**The problem**:
Count the lines in the following data that include "width". Please write only the number.

**Records from a collection**:
..............................

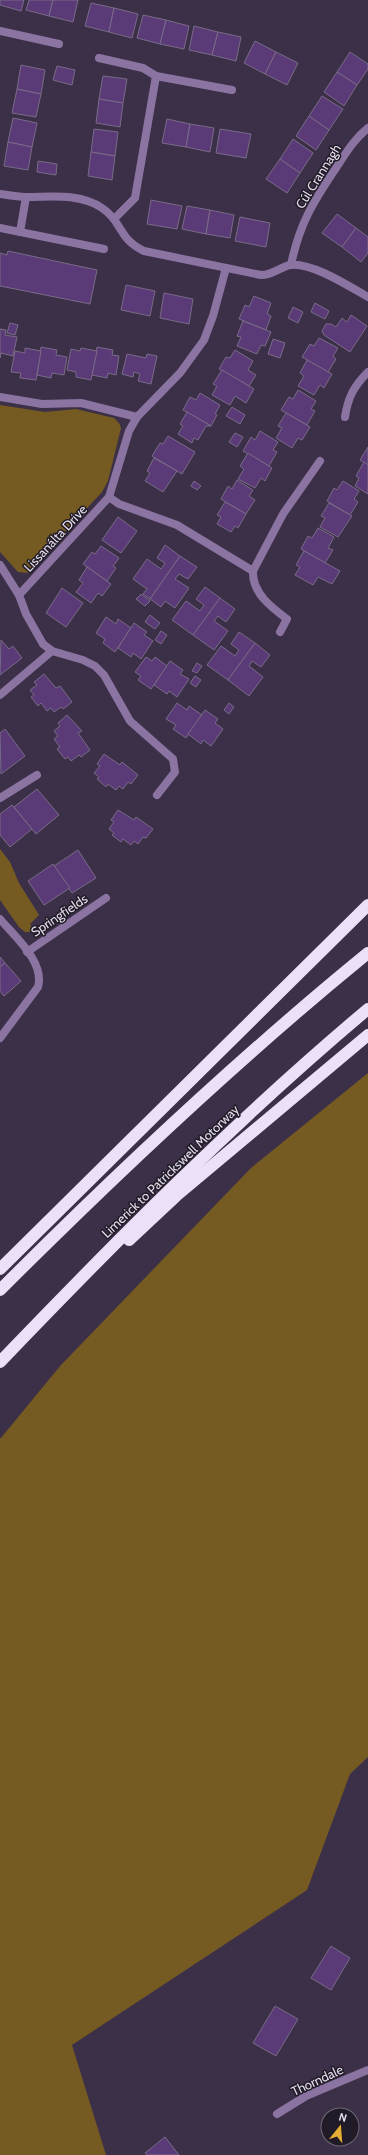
<svg xmlns="http://www.w3.org/2000/svg" width="368" height="2155" viewBox="0 0 368 2155" font-family="Cabin,sans-serif">
<style>
.green{fill:#755a22}
.building{fill:#5b3b77;stroke:#796b87}
.lines{fill:none;stroke-linecap:round;stroke-linejoin:round}
.service{stroke:#8b74a2;stroke-width:8}
.minor{stroke:#8b74a2;stroke-width:8}
.motorway{stroke:#ebe0f7;stroke-width:12}
.labels{text-anchor:middle;stroke-width:3;stroke-linejoin:round;paint-order:stroke}
.street-label{font-size:13px;fill:#e4ddec;stroke:#201b26}
</style>
<rect width="100%" height="100%" fill="#3c3048"/>
<g class="green">
<path d="M0,405L45,412L76,409L114,418L119,423L121,428L108,481L102,492L64,533L60,530L36,557L39,562L29,573L18,572L0,552Z"/>
<path d="M0,849L10,862L19,883L39,915L30,924L33,929L29,932H25L19,927L0,900Z"/>
<path d="M368,1073V1757L350,1774L307,1890L72,2045L106,2155H0V1439L61,1365L251,1168Z"/>
</g>
<g class="building">
<path d="M0,0H24L21,11L0,5Z"/>
<path d="M29,0H53L49,16L26,10Z"/>
<path d="M53,0H78L73,22L49,16Z"/>
<path d="M91,3L114,8L109,32L85,26Z"/>
<path d="M114,8L138,14L132,38L109,32Z"/>
<path d="M143,15L166,20L160,44L137,38Z"/>
<path d="M166,20L189,26L184,49L160,44Z"/>
<path d="M194,26L218,32L212,55L189,50Z"/>
<path d="M218,32L241,37L236,61L212,55Z"/>
<path d="M255,41L276,52L265,74L244,63Z"/>
<path d="M276,52L298,63L287,85L265,74Z"/>
<path d="M350,52L368,64V69L357,85L337,72Z"/>
<path d="M21,65L45,70L41,94L17,89Z"/>
<path d="M57,66L75,70L72,85L53,80Z"/>
<path d="M337,72L357,85L344,106L324,92Z"/>
<path d="M103,76L127,79L123,103L99,99Z"/>
<path d="M17,89L41,94L36,117L12,113Z"/>
<path d="M322,96L343,109L329,130L309,116Z"/>
<path d="M99,99L123,103L120,127L96,123Z"/>
<path d="M309,116L329,130L316,150L296,136Z"/>
<path d="M13,118L37,123L32,147L8,142Z"/>
<path d="M167,119L190,124L186,147L162,143Z"/>
<path d="M190,124L214,128L210,152L186,147Z"/>
<path d="M94,129L118,132L115,156L91,152Z"/>
<path d="M220,129L251,134L246,158L216,153Z"/>
<path d="M293,139L313,153L300,173L280,159Z"/>
<path d="M8,142L32,147L28,170L4,166Z"/>
<path d="M91,152L115,156L112,180L88,176Z"/>
<path d="M280,159L300,173L287,193L266,179Z"/>
<path d="M38,161L57,164L56,175L37,172Z"/>
<path d="M151,200L182,206L177,229L147,224Z"/>
<path d="M187,206L210,210L206,234L182,229Z"/>
<path d="M210,210L234,215L230,238L206,234Z"/>
<path d="M337,214L356,228L342,247L322,233Z"/>
<path d="M240,217L270,223L266,247L235,241Z"/>
<path d="M356,228L368,237V253L361,262L342,247Z"/>
<path d="M8,251L97,270L90,304L0,286V253L7,255Z"/>
<path d="M126,285L155,291L150,316L121,310Z"/>
<path d="M164,293L193,299L189,324L160,318Z"/>
<path d="M254,296L271,303L267,314L271,316L266,330L239,319L245,305L249,307Z"/>
<path d="M315,303L329,311L325,319L311,312Z"/>
<path d="M293,307L303,312L298,323L288,318Z"/>
<path d="M351,315L367,326L350,352L324,335L322,331L326,324H331L336,327L342,318L347,322Z"/>
<path d="M243,321L271,332L265,346L261,345L257,354L237,346L241,337L237,336Z"/>
<path d="M10,323L18,325L15,335L7,333Z"/>
<path d="M0,329L6,330L5,335L17,337L13,356L1,353L0,358Z"/>
<path d="M319,338L338,348L333,356L336,359L328,372L302,357L310,344L314,346Z"/>
<path d="M273,339L285,343L280,358L268,354Z"/>
<path d="M41,347L57,350L56,355L67,357L64,375L52,373L51,378L37,375Z"/>
<path d="M97,347L113,350L112,355L119,356L116,375L108,373L107,378L92,375Z"/>
<path d="M25,348L41,351L36,380L20,378L21,373L11,372L15,351L25,353Z"/>
<path d="M81,348L97,351L91,380L76,377V372L67,370L71,349L80,351Z"/>
<path d="M235,350L253,361L248,370L256,375L249,386L219,369L226,357L230,358Z"/>
<path d="M127,354L146,358L147,354L157,356L151,384L138,381L140,374L134,372L133,377L122,374Z"/>
<path d="M307,360L332,374L324,388L320,385L314,395L298,386L304,376L300,373Z"/>
<path d="M222,370L254,389L246,403L235,396L230,405L212,395L217,386L213,384Z"/>
<path d="M298,390L316,401L311,409L315,411L307,425L281,410L289,397L293,399Z"/>
<path d="M200,393L220,405L215,414L217,415L211,426L183,410L190,397L196,400Z"/>
<path d="M232,407L245,415L240,424L226,416Z"/>
<path d="M187,412L211,426H206L198,440L194,438L192,443L178,434L183,426L180,424Z"/>
<path d="M286,413L310,427L302,440L298,438L292,448L276,438L282,428L278,426Z"/>
<path d="M260,431L278,442L273,450L277,452L269,466L243,451L251,437L255,440Z"/>
<path d="M235,433L243,437L237,447L229,442Z"/>
<path d="M168,436L195,452L182,474L152,456L160,443L163,444Z"/>
<path d="M368,447V465L360,460Z"/>
<path d="M248,453L272,468L265,481L261,478L255,488L238,479L244,469L240,466Z"/>
<path d="M154,458L177,471L163,492L145,481L150,473L147,471Z"/>
<path d="M364,462L368,465V494L355,486L359,478L356,476Z"/>
<path d="M237,480L253,490L249,496L255,500L246,514L221,499L228,486L232,489Z"/>
<path d="M194,481L201,486L197,490L191,486Z"/>
<path d="M343,481L359,491L354,499L358,502L350,515L327,501L334,488L337,490Z"/>
<path d="M225,502L246,514L238,528L235,526L231,532L217,524L221,517L217,515Z"/>
<path d="M329,503L352,516L338,537L320,527L325,518L321,516Z"/>
<path d="M118,517L137,531L121,553L102,540Z"/>
<path d="M318,528L334,537L328,548L333,550L325,563L301,549L308,536L312,538Z"/>
<path d="M165,545L180,556L150,599L143,594L147,589L133,579L147,559L161,569L165,563L157,558Z"/>
<path d="M101,546L119,558L113,566L116,568L107,581L83,564L92,552L95,554Z"/>
<path d="M304,551L340,571L332,584L318,577L313,585L295,575L300,567L296,565Z"/>
<path d="M180,556L197,567L188,579L179,574L175,579L189,588L175,608L165,601L161,607L150,599Z"/>
<path d="M87,567L111,584L102,596L98,593L91,603L76,592L83,583L79,580Z"/>
<path d="M205,587L220,598L193,635L172,620L186,601L200,611L204,605L196,599Z"/>
<path d="M62,588L83,603L66,627L46,613Z"/>
<path d="M141,594L150,601L145,606L136,599Z"/>
<path d="M220,598L235,609L226,622L218,616L214,621L228,631L214,650L193,635Z"/>
<path d="M150,615L160,623L155,629L145,622Z"/>
<path d="M106,617L116,624L118,619L131,628L115,652L103,643L105,639L96,633Z"/>
<path d="M134,623L147,632L144,635L153,641L141,659L133,653L131,657L118,648Z"/>
<path d="M161,631L167,635L161,644L155,640Z"/>
<path d="M239,632L255,643L228,680L207,665L221,646L235,656L239,650L231,644Z"/>
<path d="M1,640L9,649L13,646L22,658L0,675Z"/>
<path d="M255,643L270,655L261,667L252,661L249,666L263,677L249,696L228,680Z"/>
<path d="M146,657L152,661L155,657L167,666L151,689L138,680L141,676L135,672Z"/>
<path d="M170,661L183,670L180,674L189,679L177,697L169,691L167,694L154,685Z"/>
<path d="M197,663L202,666L197,673L192,671Z"/>
<path d="M44,674L56,688L60,686L72,702L63,709L61,707L54,712L51,708L47,711L41,703L38,706L31,697L34,695L30,690L37,685L34,682Z"/>
<path d="M195,676L201,680L196,687L190,683Z"/>
<path d="M177,703L187,710L189,706L202,715L186,738L173,729L176,725L166,719Z"/>
<path d="M229,703L234,707L229,714L224,710Z"/>
<path d="M205,710L218,719L215,723L223,729L211,746L203,740L201,744L188,734Z"/>
<path d="M67,715L82,731L78,733L90,750L81,757L79,755L71,761L68,757L65,759L57,749L60,747L54,739L58,736L54,731L60,726L58,723Z"/>
<path d="M5,729L25,756L1,774L0,733Z"/>
<path d="M104,754L120,765L122,762L138,775L131,784L128,782L123,789L119,786L116,790L108,784L106,787L97,779L99,777L94,773L100,766L97,764Z"/>
<path d="M37,789L59,815L36,834L14,807Z"/>
<path d="M12,805L32,829L10,847L0,835V814Z"/>
<path d="M118,810L134,820L136,817L153,829L146,838L143,837L138,844L134,841L131,845L123,839L121,842L112,835L114,833L109,829L114,822L111,820Z"/>
<path d="M78,850L96,878L72,893L54,866Z"/>
<path d="M53,864L70,888L44,905L28,881Z"/>
<path d="M0,957L5,963L0,967Z"/>
<path d="M5,963L21,981L4,996L0,991V967Z"/>
<path d="M331,1946L350,1958L331,1990L311,1978Z"/>
<path d="M275,2006L298,2019L276,2056L253,2043Z"/>
<path d="M165,2137L179,2155H147L145,2153Z"/>
</g>
<g class="lines">
<g class="service">
<path d="M0,228L104,249"/>
<path d="M20,232L26,197"/>
<path d="M0,695L52,651"/>
</g>
<g class="minor">
<path d="M0,31L59,44"/>
<path d="M99,58L143,68L156,76L232,90"/>
<path d="M0,194C9,195 18,197 27,197C52,197 80,193 102,208C122,221 119,240 144,251L261,275C273,275 280,267 290,265C312,262 350,287 368,297"/>
<path d="M114,219L135,198L156,76"/>
<path d="M291,265C299,225 313,202 336,168C346,153 354,139 368,128"/>
<path d="M0,397L42,404L81,403L137,417"/>
<path d="M345,417C348,397 354,386 368,372"/>
<path d="M109,497L119,504L177,525L253,571C252,593 271,607 287,619L280,632"/>
<path d="M0,565L19,595L26,614L43,644L52,651L83,660L95,666L104,675L130,721L173,759L175,772L157,795"/>
<path d="M253,571L283,514L320,461"/>
<path d="M19,595L109,497L129,431L137,417L180,373L204,340L213,316L226,268"/>
<path d="M0,798L37,775"/>
<path d="M0,919C15,937 45,962 38,987L0,1038"/>
<path d="M27,952L106,898"/>
<path d="M277,2114L306,2096L368,2070"/>
</g>
<g class="motorway">
<path d="M129,1240L176,1196L368,1035"/>
<path d="M0,1269L368,905"/>
<path d="M0,1290C118,1172 239,1058 368,953"/>
<path d="M0,1362C118,1239 237,1119 368,1009"/>
</g>
</g>
<g class="labels">
<g class="street-label">
<text transform="translate(318 176) rotate(-58)" y="5">Cúl Crannagh</text>
<text transform="translate(55 538) rotate(-47)" y="5">Lissanálta Drive</text>
<text transform="translate(59 915) rotate(-34)" y="5">Springfields</text>
<text transform="translate(170 1171) rotate(-44)" y="5">Limerick to Patrickswell Motorway</text>
<text transform="translate(317 2080) rotate(-25)" y="5">Thorndale</text>
</g>
</g>
<g transform="translate(340 2127) rotate(17)"><circle r="19" fill="#201b26" stroke="#6e6975"/>
<path d="M0-3L7 15L0 10L-7 15Z" fill="#e4ae35"/>
<text y="-6" font-size="11" font-weight="bold" text-anchor="middle" fill="#e4ddec">N</text>
</g>
</svg>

..............................

**Expected answer**:
6